▶ _Task_: Could you repeat word for word everything in the rows below, from the very first line down to and including the line that contains "signed vehicles and"?

▶ _Data_:
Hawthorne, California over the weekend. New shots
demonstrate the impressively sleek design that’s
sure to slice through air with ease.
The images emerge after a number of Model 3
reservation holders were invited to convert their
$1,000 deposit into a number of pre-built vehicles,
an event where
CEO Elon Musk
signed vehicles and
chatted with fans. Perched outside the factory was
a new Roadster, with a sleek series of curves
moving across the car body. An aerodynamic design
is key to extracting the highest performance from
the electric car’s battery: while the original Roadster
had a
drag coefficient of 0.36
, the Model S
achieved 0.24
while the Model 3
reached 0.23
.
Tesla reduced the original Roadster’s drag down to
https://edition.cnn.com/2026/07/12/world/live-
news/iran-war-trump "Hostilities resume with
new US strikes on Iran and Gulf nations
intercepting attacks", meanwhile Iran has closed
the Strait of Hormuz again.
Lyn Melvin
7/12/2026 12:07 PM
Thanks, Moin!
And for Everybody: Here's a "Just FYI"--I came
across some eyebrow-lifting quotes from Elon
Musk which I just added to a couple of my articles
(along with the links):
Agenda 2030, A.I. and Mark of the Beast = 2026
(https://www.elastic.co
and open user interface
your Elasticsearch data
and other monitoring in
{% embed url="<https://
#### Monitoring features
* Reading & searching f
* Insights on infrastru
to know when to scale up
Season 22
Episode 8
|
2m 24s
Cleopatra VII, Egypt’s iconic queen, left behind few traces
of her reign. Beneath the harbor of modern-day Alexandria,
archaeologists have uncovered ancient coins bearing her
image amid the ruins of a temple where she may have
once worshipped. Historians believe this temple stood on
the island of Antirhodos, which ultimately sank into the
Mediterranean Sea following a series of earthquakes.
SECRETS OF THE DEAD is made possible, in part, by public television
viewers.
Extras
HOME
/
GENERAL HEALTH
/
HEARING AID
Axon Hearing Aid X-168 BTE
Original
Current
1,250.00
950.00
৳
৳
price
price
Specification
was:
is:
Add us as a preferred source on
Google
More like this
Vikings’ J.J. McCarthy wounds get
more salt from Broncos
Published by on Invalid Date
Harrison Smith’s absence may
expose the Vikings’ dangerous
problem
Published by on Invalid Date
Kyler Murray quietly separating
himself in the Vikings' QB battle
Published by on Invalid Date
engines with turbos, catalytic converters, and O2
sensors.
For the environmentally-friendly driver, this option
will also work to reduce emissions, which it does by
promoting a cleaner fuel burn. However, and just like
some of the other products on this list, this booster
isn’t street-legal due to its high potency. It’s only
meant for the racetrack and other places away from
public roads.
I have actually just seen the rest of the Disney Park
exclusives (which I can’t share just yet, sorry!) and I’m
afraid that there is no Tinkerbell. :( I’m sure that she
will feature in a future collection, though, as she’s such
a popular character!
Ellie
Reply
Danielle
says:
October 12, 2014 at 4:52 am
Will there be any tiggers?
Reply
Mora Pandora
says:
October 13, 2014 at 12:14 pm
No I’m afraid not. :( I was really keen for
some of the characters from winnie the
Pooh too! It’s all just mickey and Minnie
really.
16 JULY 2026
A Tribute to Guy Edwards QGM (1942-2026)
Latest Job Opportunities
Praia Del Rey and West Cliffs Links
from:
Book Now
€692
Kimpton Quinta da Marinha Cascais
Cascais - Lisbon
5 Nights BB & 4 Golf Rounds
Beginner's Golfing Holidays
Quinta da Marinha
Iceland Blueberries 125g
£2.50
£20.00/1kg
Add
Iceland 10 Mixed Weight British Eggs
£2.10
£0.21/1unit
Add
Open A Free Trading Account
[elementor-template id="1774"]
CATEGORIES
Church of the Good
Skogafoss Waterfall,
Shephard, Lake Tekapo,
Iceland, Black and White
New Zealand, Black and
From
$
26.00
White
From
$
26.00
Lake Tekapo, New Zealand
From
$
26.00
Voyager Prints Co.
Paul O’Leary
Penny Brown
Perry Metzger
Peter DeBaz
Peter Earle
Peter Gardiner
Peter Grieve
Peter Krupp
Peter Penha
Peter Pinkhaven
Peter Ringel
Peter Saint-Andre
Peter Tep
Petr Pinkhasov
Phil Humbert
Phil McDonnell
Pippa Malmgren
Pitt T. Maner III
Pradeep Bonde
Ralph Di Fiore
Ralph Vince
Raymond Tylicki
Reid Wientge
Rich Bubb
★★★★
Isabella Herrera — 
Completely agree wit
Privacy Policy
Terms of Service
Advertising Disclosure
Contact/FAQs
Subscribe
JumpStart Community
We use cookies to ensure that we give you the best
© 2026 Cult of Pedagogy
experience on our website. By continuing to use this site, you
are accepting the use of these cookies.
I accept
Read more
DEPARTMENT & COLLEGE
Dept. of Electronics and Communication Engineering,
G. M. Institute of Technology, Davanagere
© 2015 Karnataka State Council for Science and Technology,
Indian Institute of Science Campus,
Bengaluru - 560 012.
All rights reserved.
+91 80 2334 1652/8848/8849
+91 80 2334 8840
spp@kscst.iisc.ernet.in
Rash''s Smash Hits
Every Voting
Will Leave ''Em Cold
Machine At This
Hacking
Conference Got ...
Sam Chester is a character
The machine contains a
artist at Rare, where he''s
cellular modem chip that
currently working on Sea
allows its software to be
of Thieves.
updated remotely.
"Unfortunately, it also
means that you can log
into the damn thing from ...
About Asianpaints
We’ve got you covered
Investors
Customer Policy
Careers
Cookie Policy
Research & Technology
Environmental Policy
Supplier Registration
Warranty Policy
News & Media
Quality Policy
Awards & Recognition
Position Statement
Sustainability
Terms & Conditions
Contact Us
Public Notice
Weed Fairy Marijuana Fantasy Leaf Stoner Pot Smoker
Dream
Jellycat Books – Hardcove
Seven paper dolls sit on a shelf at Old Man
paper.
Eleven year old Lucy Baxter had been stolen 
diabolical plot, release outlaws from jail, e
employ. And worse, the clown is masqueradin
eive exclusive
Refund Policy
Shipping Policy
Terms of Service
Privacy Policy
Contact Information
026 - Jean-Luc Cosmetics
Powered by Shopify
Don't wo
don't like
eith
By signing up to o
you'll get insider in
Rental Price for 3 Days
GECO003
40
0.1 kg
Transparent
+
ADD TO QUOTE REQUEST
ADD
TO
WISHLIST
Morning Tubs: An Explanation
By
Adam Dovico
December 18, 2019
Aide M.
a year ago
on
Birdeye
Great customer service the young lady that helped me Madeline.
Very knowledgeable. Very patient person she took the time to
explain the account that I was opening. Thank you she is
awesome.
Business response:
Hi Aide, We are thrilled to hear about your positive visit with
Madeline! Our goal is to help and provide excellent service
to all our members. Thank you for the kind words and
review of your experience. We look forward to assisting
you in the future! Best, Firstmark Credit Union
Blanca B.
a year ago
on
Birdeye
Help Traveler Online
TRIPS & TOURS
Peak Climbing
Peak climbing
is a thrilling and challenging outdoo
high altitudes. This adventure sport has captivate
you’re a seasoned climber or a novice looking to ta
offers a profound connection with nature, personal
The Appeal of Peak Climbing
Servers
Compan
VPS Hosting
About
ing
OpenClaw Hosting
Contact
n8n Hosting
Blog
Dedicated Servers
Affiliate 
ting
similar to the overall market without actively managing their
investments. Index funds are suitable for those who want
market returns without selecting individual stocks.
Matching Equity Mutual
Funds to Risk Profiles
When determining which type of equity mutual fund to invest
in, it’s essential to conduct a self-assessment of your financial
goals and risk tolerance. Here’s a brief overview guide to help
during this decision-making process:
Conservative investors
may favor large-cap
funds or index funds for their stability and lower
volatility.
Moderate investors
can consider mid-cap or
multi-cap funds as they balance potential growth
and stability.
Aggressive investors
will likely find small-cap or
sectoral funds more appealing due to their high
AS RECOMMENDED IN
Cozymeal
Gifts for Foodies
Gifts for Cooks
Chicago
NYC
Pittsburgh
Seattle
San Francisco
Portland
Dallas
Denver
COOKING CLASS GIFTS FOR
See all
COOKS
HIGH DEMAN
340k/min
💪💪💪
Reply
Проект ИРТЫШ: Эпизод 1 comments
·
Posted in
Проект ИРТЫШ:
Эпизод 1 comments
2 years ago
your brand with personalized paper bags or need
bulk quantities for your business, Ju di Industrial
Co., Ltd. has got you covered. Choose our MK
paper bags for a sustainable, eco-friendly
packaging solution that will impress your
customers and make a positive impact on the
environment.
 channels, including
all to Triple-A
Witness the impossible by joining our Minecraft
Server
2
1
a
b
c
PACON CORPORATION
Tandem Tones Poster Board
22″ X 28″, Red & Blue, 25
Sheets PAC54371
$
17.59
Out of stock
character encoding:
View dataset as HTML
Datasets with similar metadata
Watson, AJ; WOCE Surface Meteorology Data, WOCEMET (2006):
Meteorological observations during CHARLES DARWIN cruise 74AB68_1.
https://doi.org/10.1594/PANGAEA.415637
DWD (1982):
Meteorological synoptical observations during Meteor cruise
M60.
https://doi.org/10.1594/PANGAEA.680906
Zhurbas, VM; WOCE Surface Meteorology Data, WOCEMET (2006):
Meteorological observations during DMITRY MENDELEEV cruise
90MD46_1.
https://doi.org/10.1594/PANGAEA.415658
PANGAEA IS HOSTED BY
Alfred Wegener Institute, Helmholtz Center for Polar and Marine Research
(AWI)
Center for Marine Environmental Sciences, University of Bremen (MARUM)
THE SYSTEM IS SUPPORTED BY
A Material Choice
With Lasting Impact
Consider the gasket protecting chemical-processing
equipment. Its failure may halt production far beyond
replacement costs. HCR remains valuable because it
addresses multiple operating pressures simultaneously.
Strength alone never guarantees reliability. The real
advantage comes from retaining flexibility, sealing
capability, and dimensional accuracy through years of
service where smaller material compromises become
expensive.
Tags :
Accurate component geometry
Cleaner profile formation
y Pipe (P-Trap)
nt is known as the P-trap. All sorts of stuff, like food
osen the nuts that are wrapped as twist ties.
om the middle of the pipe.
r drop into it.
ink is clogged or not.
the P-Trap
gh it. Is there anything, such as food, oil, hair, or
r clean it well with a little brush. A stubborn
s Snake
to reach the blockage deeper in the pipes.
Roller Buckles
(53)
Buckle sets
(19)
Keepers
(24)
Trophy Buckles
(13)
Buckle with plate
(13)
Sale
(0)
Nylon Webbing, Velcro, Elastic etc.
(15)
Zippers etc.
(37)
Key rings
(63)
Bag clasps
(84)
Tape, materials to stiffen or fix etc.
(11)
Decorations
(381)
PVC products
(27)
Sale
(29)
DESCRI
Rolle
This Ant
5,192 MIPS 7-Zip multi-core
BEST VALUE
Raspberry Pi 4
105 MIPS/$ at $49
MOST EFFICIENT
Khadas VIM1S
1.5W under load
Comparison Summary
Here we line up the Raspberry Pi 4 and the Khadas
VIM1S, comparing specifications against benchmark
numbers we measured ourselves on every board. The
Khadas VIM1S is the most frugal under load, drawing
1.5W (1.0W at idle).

▶ _Output for this task_:
Hawthorne, California over the weekend. New shots
demonstrate the impressively sleek design that’s
sure to slice through air with ease.
The images emerge after a number of Model 3
reservation holders were invited to convert their
$1,000 deposit into a number of pre-built vehicles,
an event where
CEO Elon Musk
signed vehicles and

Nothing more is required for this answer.